Marijuana may have beneficial effects on pain control, appetite, mood, and management of other chronic symptoms15,16. Our findings suggest that occasional use of marijuana for these or other purposes would not have significant adverse consequences on pulmonary function. It is more difficult to estimate the potential effects of regular heavy use, as this pattern of use is relatively rare in our study sample; however, our findings do suggest an accelerated decline in pulmonary function with heavy use, and a resulting need for caution and moderation when marijuana use is considered.
This work was supported by the National Institute on Drug Abuse (R01-DA-025067) and the National Heart, Lung and Blood Institute (N01-HC-95095 and N01-HC-48047). NHLBI helped design CARDIA and funds data collection, supports a Publications and Presentations Committee that reviews and approves all publications, and provides a representative that sits on that committee, but does not otherwise control publication. NIDA funded this analysis but did not participate in CARDIA or review this manuscript.
Dr. Sidney helped lead data collection for CARDIA, Dr. Kertesz obtained funding for this analysis, Dr. Vittinghoff developed and helped implement the statistical methodology, and Dr. Pletcher conceived the analysis with Dr. Kertesz, analyzed the data and drafted the manuscript. All authors participated in interpretation of the data and critical review of the manuscript and approved the final draft. Dr. Pletcher had full access to all of the data in the study and takes responsibility for the integrity of the data and the accuracy of the data analysis.
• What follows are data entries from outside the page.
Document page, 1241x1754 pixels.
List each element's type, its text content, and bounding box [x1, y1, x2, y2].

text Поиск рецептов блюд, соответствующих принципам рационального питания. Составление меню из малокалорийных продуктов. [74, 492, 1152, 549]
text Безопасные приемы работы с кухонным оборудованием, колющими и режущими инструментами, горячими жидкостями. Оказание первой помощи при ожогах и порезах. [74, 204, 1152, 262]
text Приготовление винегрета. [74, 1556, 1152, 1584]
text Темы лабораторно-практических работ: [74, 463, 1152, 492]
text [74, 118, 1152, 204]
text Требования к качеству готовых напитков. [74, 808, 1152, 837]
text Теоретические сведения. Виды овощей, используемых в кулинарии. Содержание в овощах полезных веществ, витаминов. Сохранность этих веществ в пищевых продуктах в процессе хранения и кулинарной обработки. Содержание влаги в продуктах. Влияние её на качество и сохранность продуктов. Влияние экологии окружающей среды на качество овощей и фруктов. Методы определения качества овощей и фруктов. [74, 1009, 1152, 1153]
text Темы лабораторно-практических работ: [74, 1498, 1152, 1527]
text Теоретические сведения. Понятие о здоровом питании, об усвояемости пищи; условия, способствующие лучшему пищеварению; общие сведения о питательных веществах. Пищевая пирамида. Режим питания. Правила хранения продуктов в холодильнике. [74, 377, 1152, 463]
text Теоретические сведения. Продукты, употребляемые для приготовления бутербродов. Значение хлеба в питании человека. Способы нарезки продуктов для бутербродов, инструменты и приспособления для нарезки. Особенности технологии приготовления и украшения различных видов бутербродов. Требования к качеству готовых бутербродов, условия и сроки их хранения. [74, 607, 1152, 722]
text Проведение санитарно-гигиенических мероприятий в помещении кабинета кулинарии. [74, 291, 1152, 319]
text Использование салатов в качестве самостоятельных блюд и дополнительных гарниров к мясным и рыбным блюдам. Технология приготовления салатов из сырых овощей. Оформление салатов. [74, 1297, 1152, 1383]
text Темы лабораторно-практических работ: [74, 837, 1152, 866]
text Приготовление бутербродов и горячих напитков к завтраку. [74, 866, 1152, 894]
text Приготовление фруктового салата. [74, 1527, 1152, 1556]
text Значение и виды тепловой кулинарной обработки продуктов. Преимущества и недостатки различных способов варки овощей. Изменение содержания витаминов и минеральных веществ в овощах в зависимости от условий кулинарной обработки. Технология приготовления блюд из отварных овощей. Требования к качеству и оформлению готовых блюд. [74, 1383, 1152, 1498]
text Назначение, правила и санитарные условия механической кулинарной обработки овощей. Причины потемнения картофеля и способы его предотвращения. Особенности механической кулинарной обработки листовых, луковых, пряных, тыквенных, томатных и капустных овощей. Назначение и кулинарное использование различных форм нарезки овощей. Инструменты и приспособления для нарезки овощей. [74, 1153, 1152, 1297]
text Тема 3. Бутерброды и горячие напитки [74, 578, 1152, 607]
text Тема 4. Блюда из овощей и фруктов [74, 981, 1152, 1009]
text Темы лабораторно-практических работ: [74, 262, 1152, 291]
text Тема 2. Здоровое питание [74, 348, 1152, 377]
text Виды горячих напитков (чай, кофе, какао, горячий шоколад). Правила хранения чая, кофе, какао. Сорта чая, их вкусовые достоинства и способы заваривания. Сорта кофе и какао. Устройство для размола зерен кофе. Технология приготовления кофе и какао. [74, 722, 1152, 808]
Dr. Kalhan has served as a consultant for Boehringer-Ingelheim, Forest Laboratories, and AstraZeneca; has received honoraria for lectures from GlaxoSmithKline and AstraZeneca; has received honoraria for development of educational materials from Quantia Communications and Medscape Education; and has received industry-sponsored grants from GlaxoSmithKline and Boehringer-Ingelheim. Dr. Kertesz chaired a committee that advised the Drug Treatment Task Force for the Chief Justice of the State of Alabama. Dr. Kertesz is currently an employee of the Department of Veterans Affairs; views expressed in this manuscript do not reflect positions of either the Department of Veterans Affairs or any other entity of the federal government.
Besides the federal funding listed above, the authors have no other conflicts of interest to report.